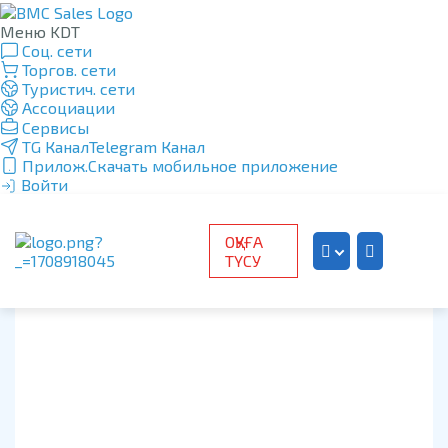
Меню KDT
Соц. сети
Торгов. сети
Туристич. сети
Ассоциации
Сервисы
TG Канал
Telegram Канал
Прилож.
Скачать мобильное приложение
Войти
ОҚУҒА
ТҮСУ
Kazakh
Russian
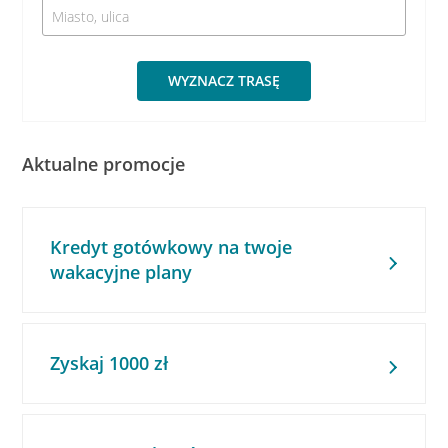
WYZNACZ TRASĘ
Aktualne promocje
Kredyt gotówkowy na twoje
wakacyjne plany
Zyskaj 1000 zł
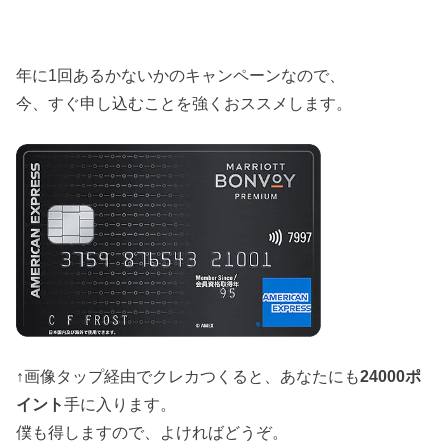
年に1回あるかないかのキャンペーンなので、
今、すぐ申し込むことを強くおススメします。
↑画像タップ経由でクレカつくると、あなたにも
24000ポ
イント
手に入ります。
僕も得しますので、よければどうぞ。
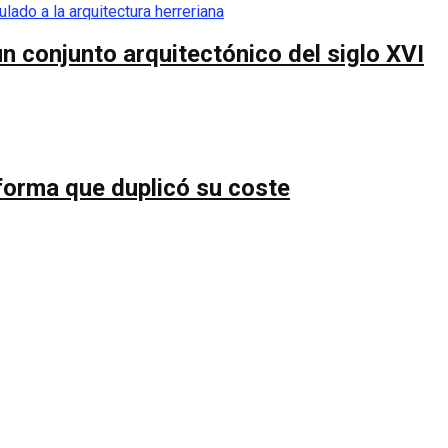
n conjunto arquitectónico del siglo XVI
forma que duplicó su coste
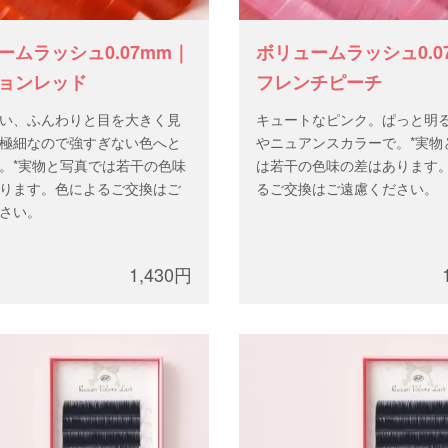
ームラッシュ0.07mm｜
ボリュームラッシュ0.0
ョンレッド
フレンチピーチ
い、ふんわりと目を大きく見
キュートなピンク。ぱっと明
極細なので強すぎない色へと
やニュアンスカラーで。*実物
。*実物と写真では若干の色味
は若干の色味の差はあります
ります。色によるご交換はご
るご交換はご遠慮ください。
さい。
1,430円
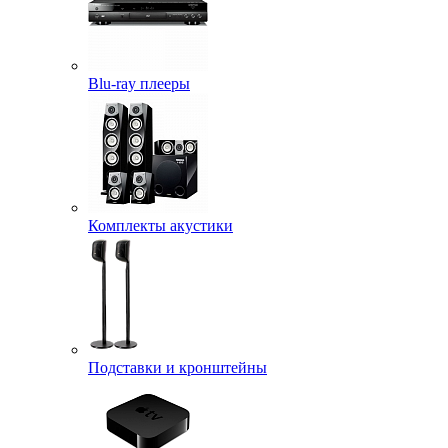
Blu-ray плееры
Комплекты акустики
Подставки и кронштейны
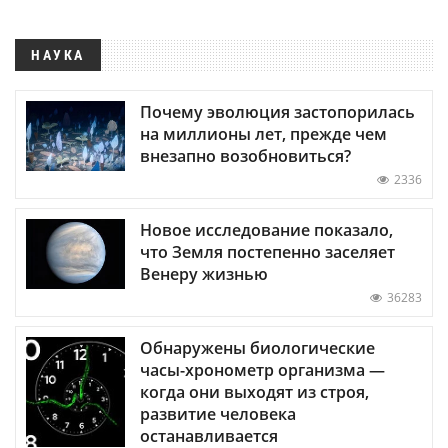
НАУКА
Почему эволюция застопорилась
на миллионы лет, прежде чем
внезапно возобновиться?
2336
Новое исследование показало,
что Земля постепенно заселяет
Венеру жизнью
36283
Обнаружены биологические
часы-хронометр организма —
когда они выходят из строя,
развитие человека
останавливается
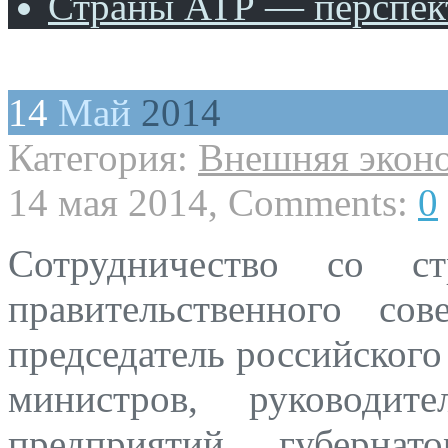
Страны АТР — перспект
14
Май
2014
Категория:
Внешняя экон
14 мая 2014, Comments:
0
Сотрудничество со с
правительственного со
председатель российского
министров, руководит
предприятий, губернат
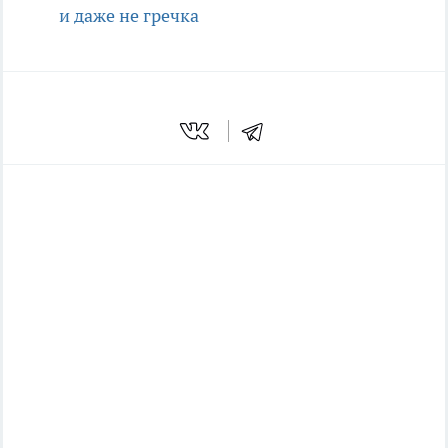
и даже не гречка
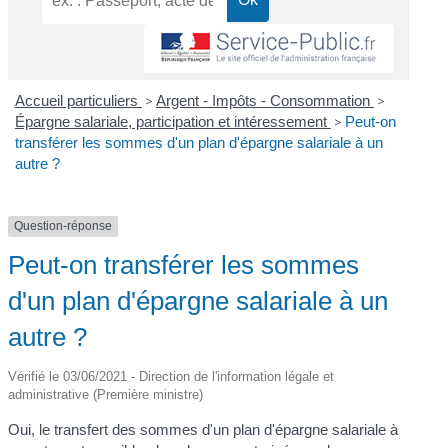
Accueil particuliers
>
Argent - Impôts - Consommation
>
Épargne salariale, participation et intéressement
>
Peut-on
transférer les sommes d'un plan d'épargne salariale à un
autre ?
Question-réponse
Peut-on transférer les sommes
d'un plan d'épargne salariale à un
autre ?
Vérifié le 03/06/2021 - Direction de l'information légale et
administrative (Première ministre)
Oui, le transfert des sommes d'un plan d'épargne salariale à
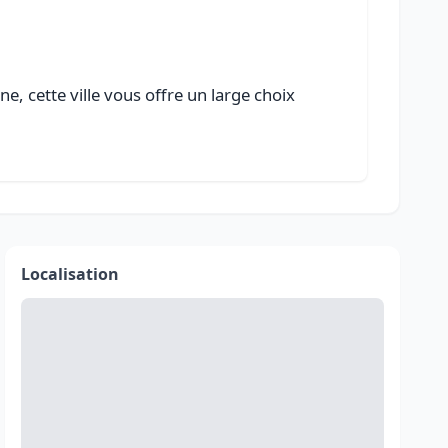
, cette ville vous offre un large choix
Localisation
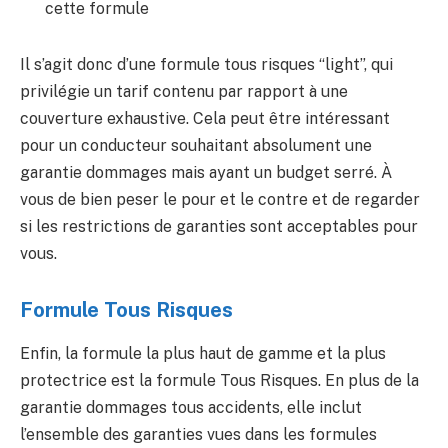
cette formule
Il s’agit donc d’une formule tous risques “light”, qui
privilégie un tarif contenu par rapport à une
couverture exhaustive. Cela peut être intéressant
pour un conducteur souhaitant absolument une
garantie dommages mais ayant un budget serré. À
vous de bien peser le pour et le contre et de regarder
si les restrictions de garanties sont acceptables pour
vous.
Formule Tous Risques
Enfin, la formule la plus haut de gamme et la plus
protectrice est la formule Tous Risques. En plus de la
garantie dommages tous accidents, elle inclut
l’ensemble des garanties vues dans les formules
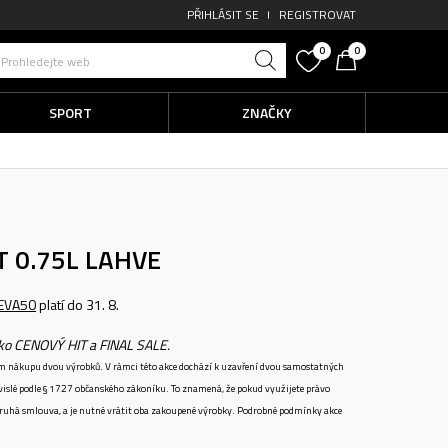
PŘIHLÁSIT SE
REGISTROVAT
0
0
Prohledejte web
SPORT
ZNAČKY
T 0.75L
LAHVE
EVA50
platí do 31. 8.
ako CENOVÝ HIT a FINAL SALE.
ném nákupu dvou výrobků. V rámci této akce dochází k uzavření dvou samostatných
vislé podle § 1727 občanského zákoníku. To znamená, že pokud využijete právo
 druhá smlouva, a je nutné vrátit oba zakoupené výrobky. Podrobné podmínky akce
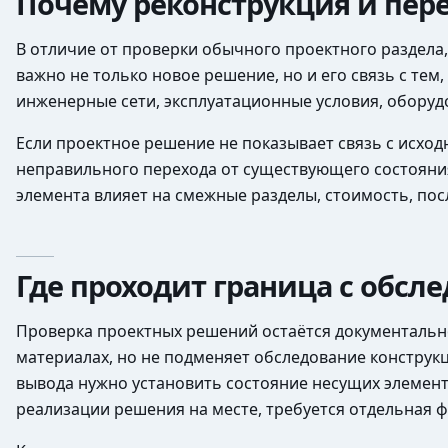
Почему реконструкция и пер
В отличие от проверки обычного проектного раздела
важно не только новое решение, но и его связь с те
инженерные сети, эксплуатационные условия, оборуд
Если проектное решение не показывает связь с исход
неправильного перехода от существующего состояния 
элемента влияет на смежные разделы, стоимость, по
Где проходит граница с обсл
Проверка проектных решений остаётся документальн
материалах, но не подменяет обследование конструкц
вывода нужно установить состояние несущих элемент
реализации решения на месте, требуется отдельная ф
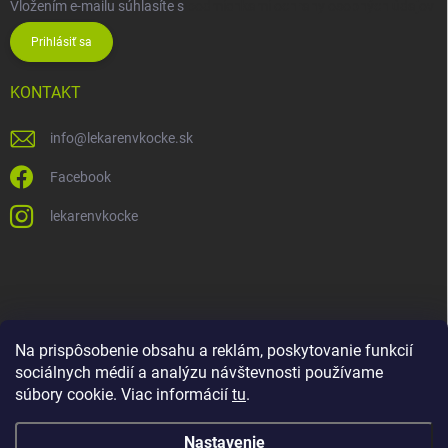
Vložením e-mailu súhlasíte s
podmienkami ochrany osobných údajov
Prihlásiť sa
KONTAKT
info
@
lekarenvkocke.sk
Facebook
lekarenvkocke
Na prispôsobenie obsahu a reklám, poskytovanie funkcií
sociálnych médií a analýzu návštevnosti používame
súbory cookie. Viac informácií
tu
.
Nastavenie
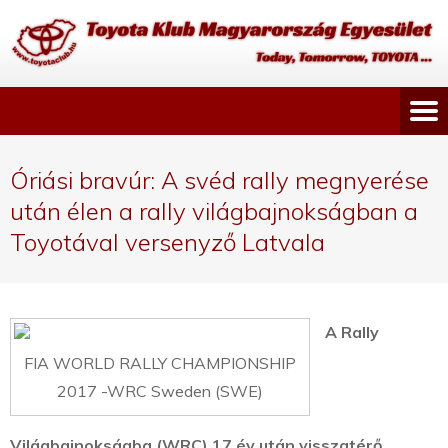
Óriási bravúr: A svéd rally megnyerése
után élen a rally világbajnokságban a
Toyotával versenyző Latvala
A Rally
FIA WORLD RALLY CHAMPIONSHIP
2017 -WRC Sweden (SWE)
Világbajnokságba (WRC) 17 év után visszatérő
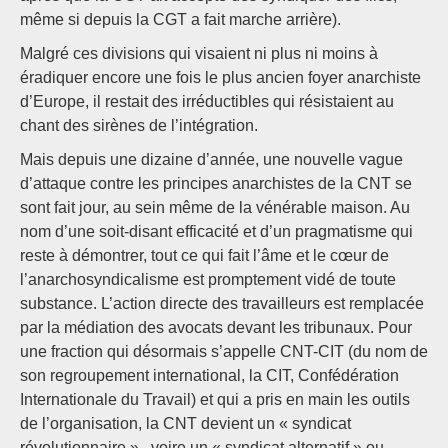
même si depuis la CGT a fait marche arrière).
Malgré ces divisions qui visaient ni plus ni moins à
éradiquer encore une fois le plus ancien foyer anarchiste
d’Europe, il restait des irréductibles qui résistaient au
chant des sirènes de l’intégration.
Mais depuis une dizaine d’année, une nouvelle vague
d’attaque contre les principes anarchistes de la CNT se
sont fait jour, au sein même de la vénérable maison. Au
nom d’une soit-disant efficacité et d’un pragmatisme qui
reste à démontrer, tout ce qui fait l’âme et le cœur de
l’anarchosyndicalisme est promptement vidé de toute
substance. L’action directe des travailleurs est remplacée
par la médiation des avocats devant les tribunaux. Pour
une fraction qui désormais s’appelle CNT-CIT (du nom de
son regroupement international, la CIT, Confédération
Internationale du Travail) et qui a pris en main les outils
de l’organisation, la CNT devient un « syndicat
révolutionnaire », voire un « syndicat alternatif » ou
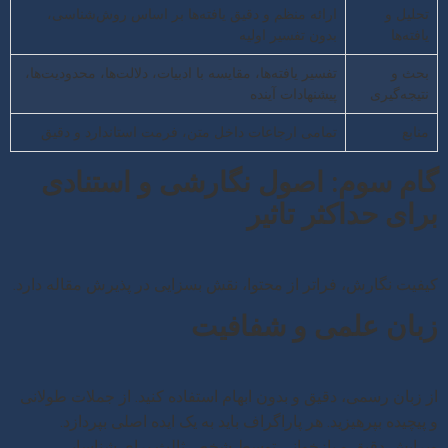
تحلیل و
ارائه منظم و دقیق یافته‌ها بر اساس روش‌شناسی،
یافته‌ها
بدون تفسیر اولیه
بحث و
تفسیر یافته‌ها، مقایسه با ادبیات، دلالت‌ها، محدودیت‌ها،
نتیجه‌گیری
پیشنهادات آینده
منابع
تمامی ارجاعات داخل متن، فرمت استاندارد و دقیق
گام سوم: اصول نگارشی و استنادی
برای حداکثر تاثیر
کیفیت نگارش، فراتر از محتوا، نقش بسزایی در پذیرش مقاله دارد.
زبان علمی و شفافیت
از زبان رسمی، دقیق و بدون ابهام استفاده کنید. از جملات طولانی
و پیچیده بپرهیزید. هر پاراگراف باید به یک ایده اصلی بپردازد.
ویرایش دقیق و بازخوانی توسط شخص ثالث برای شناسایی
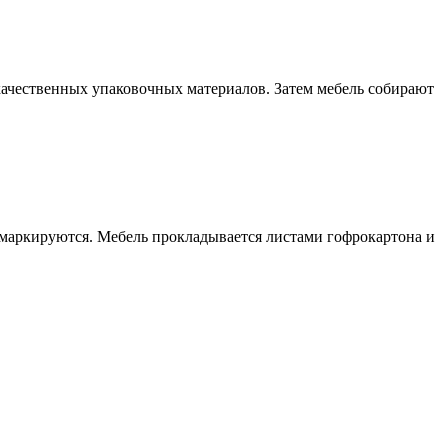
качественных упаковочных материалов. Затем мебель собирают
 маркируются. Мебель прокладывается листами гофрокартона и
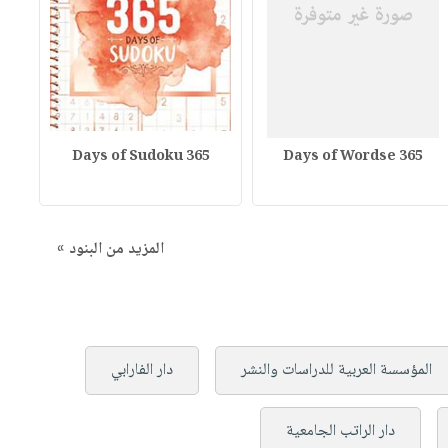
365 Days of Sudoku
365 Days of Wordse
المزيد من البنود »
المؤسسة العربية للدراسات والنشر
دار الفارابي
دار الراتب الجامعية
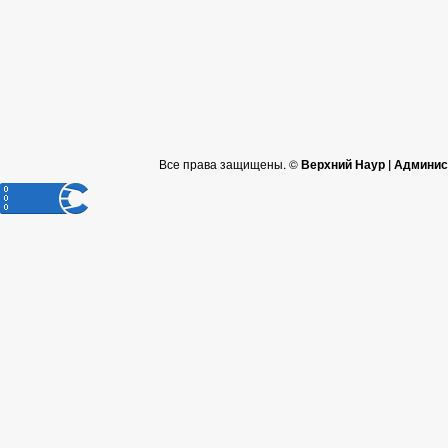
Все права защищены. ©
Верхний Наур | Админис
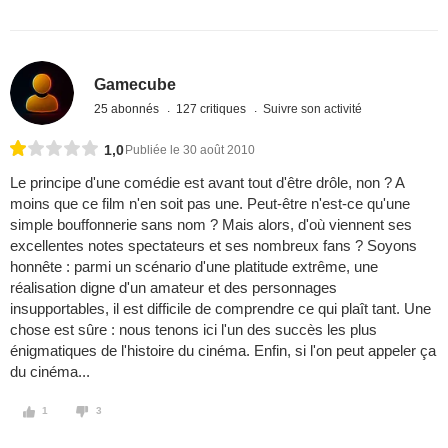
Gamecube
25 abonnés
127 critiques
Suivre son activité
1,0
Publiée le 30 août 2010
Le principe d'une comédie est avant tout d'être drôle, non ? A
moins que ce film n'en soit pas une. Peut-être n'est-ce qu'une
simple bouffonnerie sans nom ? Mais alors, d'où viennent ses
excellentes notes spectateurs et ses nombreux fans ? Soyons
honnête : parmi un scénario d'une platitude extrême, une
réalisation digne d'un amateur et des personnages
insupportables, il est difficile de comprendre ce qui plaît tant. Une
chose est sûre : nous tenons ici l'un des succès les plus
énigmatiques de l'histoire du cinéma. Enfin, si l'on peut appeler ça
du cinéma...
1
3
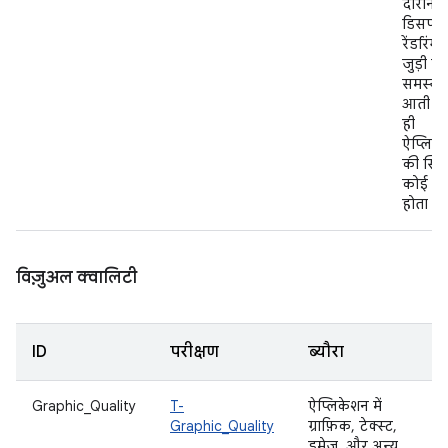
दौरान,
डिसप्ले
रेंडरिंग 
जुड़ी क
समस्या 
आती औ
ही
ऐप्लिक
की स्थित
कोई ब
होता है.
विज़ुअल क्वालिटी
ID
परीक्षण
ब्यौरा
Graphic_Quality
T-
ऐप्लिकेशन में
Graphic_Quality
ग्राफ़िक, टेक्स्ट,
इमेज, और अन्य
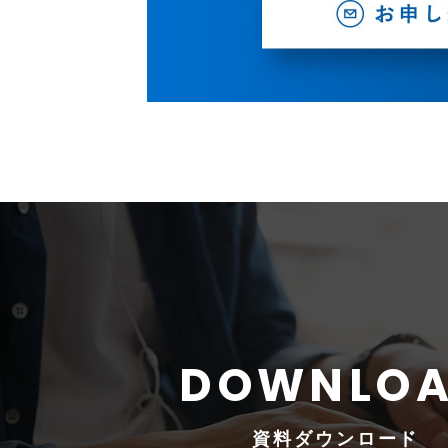
資料
ダウンロード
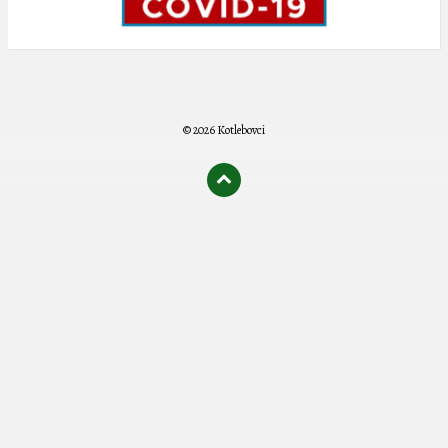
© 2026 Kotlebovci
олимп казино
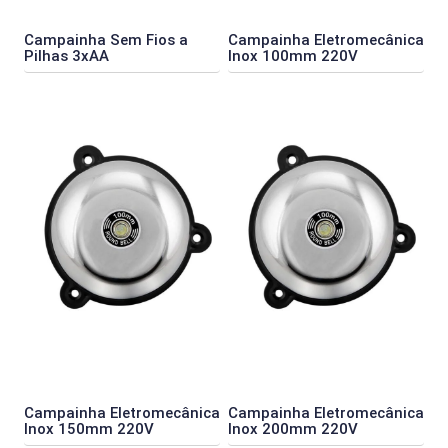
Campainha Sem Fios a
Campainha Eletromecânica
Pilhas 3xAA
Inox 100mm 220V
Campainha Eletromecânica
Campainha Eletromecânica
Inox 150mm 220V
Inox 200mm 220V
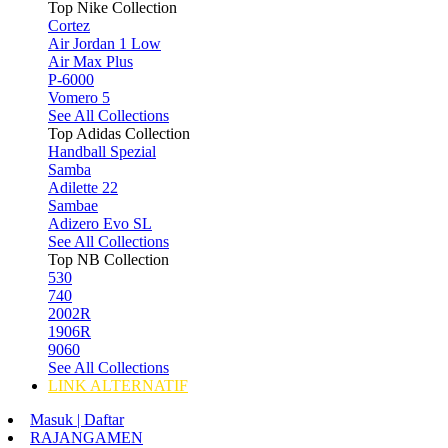
Top Nike Collection
Cortez
Air Jordan 1 Low
Air Max Plus
P-6000
Vomero 5
See All Collections
Top Adidas Collection
Handball Spezial
Samba
Adilette 22
Sambae
Adizero Evo SL
See All Collections
Top NB Collection
530
740
2002R
1906R
9060
See All Collections
LINK ALTERNATIF
Masuk | Daftar
RAJANGAMEN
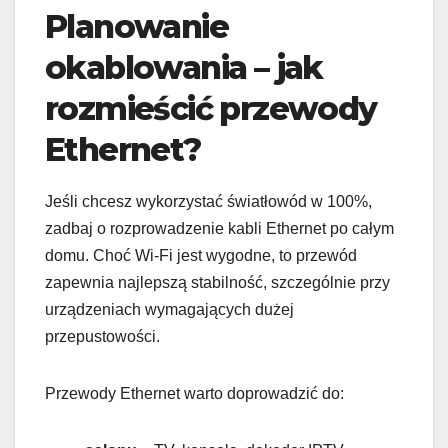
Planowanie
okablowania – jak
rozmieścić przewody
Ethernet?
Jeśli chcesz wykorzystać światłowód w 100%,
zadbaj o rozprowadzenie kabli Ethernet po całym
domu. Choć Wi-Fi jest wygodne, to przewód
zapewnia najlepszą stabilność, szczególnie przy
urządzeniach wymagających dużej
przepustowości.
Przewody Ethernet warto doprowadzić do:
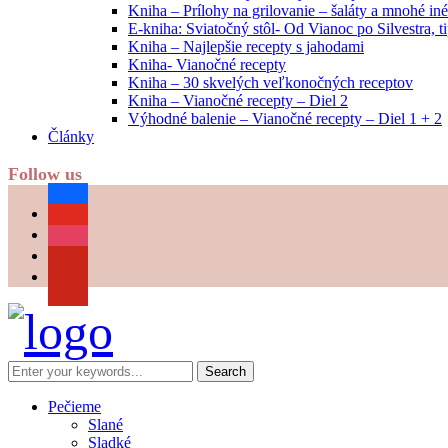
Kniha – Prílohy na grilovanie – šaláty a mnohé i
E-kniha: Sviatočný stôl- Od Vianoc po Silvestra, 
Kniha – Najlepšie recepty s jahodami
Kniha- Vianočné recepty
Kniha – 30 skvelých veľkonočných receptov
Kniha – Vianočné recepty – Diel 2
Výhodné balenie – Vianočné recepty – Diel 1 + 2
Články
Follow us
facebook
youtube
instagram
pinterest
Pečieme
Slané
Sladké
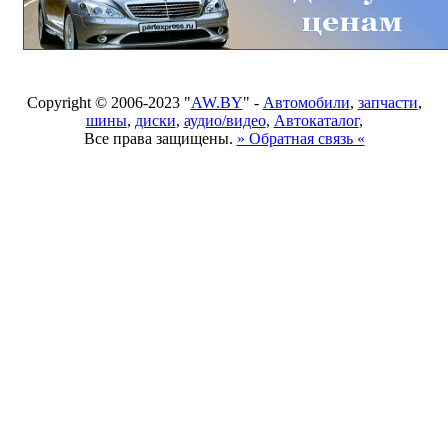
Copyright © 2006-2023 "
AW.BY
" -
Автомобили
,
запчасти
,
шины
,
диски
,
аудио/видео
,
Автокаталог
,
Все права защищены.
» Обратная связь «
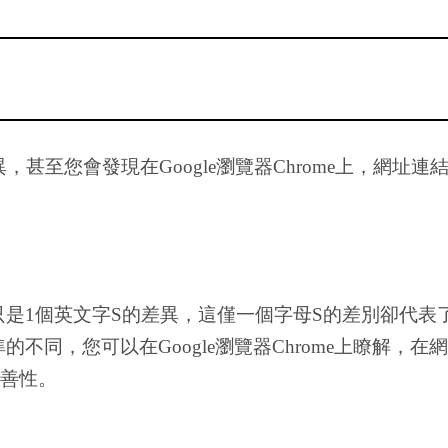
差異，甚至您會發現在Google瀏覽器Chrome上，網址
是1個英文字S的差異，這僅一個字母S的差別卻代表了網站使用
準的不同，您可以在Google瀏覽器Chrome上瞭解，在
友善性。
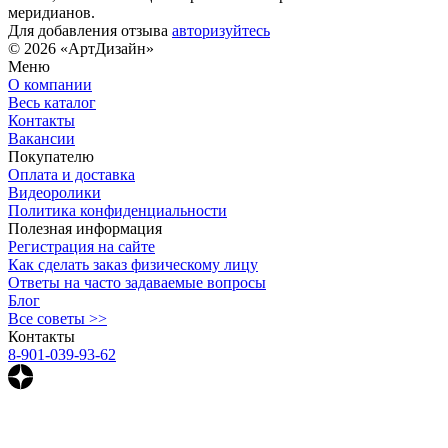
меридианов.
Для добавления отзыва
авторизуйтесь
© 2026 «АртДизайн»
Меню
О компании
Весь каталог
Контакты
Вакансии
Покупателю
Оплата и доставка
Видеоролики
Политика конфиденциальности
Полезная информация
Регистрация на сайте
Как сделать заказ физическому лицу
Ответы на часто задаваемые вопросы
Блог
Все советы >>
Контакты
8-901-039-93-62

=======

- [TASK STATEMENT]: Starting from the top of the material and ending after the line containing "Подставки и кронштейны", render every line as a JSON list of strings, one string per line and with blank lines omitted. Leave the pictures out of the answer.

- [PROBLEM SOLUTION]:
[
  "Меню KDT",
  "Соц. сети",
  "Торгов. сети",
  "Туристич. сети",
  "Ассоциации",
  "Сервисы",
  "TG Канал",
  "Telegram Канал",
  "Прилож.",
  "Скачать мобильное приложение",
  "Войти",
  "ОҚУҒА",
  "ТҮСУ",
  "Kazakh",
  "Russian",
  "WYZNACZ TRASĘ",
  "Aktualne promocje",
  "Kredyt gotówkowy na twoje",
  "wakacyjne plany",
  "Zyskaj 1000 zł",
  "年に1回あるかないかのキャンペーンなので、",
  "今、すぐ申し込むことを強くおススメします。",
  "↑画像タップ経由でクレカつくると、あなたにも",
  "24000ポ",
  "イント",
  "手に入ります。",
  "僕も得しますので、よければどうぞ。",
  "n conjunto arquitectónico del siglo XVI",
  "forma que duplicó su coste",
  "ームラッシュ0.07mm｜",
  "ボリュームラッシュ0.0",
  "ョンレッド",
  "フレンチピーチ",
  "い、ふんわりと目を大きく見",
  "キュートなピンク。ぱっと明",
  "極細なので強すぎない色へと",
  "やニュアンスカラーで。*実物",
  "。*実物と写真では若干の色味",
  "は若干の色味の差はあります",
  "ります。色によるご交換はご",
  "るご交換はご遠慮ください。",
  "さい。",
  "1,430円",
  "Blu-ray плееры",
  "Комплекты акустики",
  "Подставки и кронштейны"
]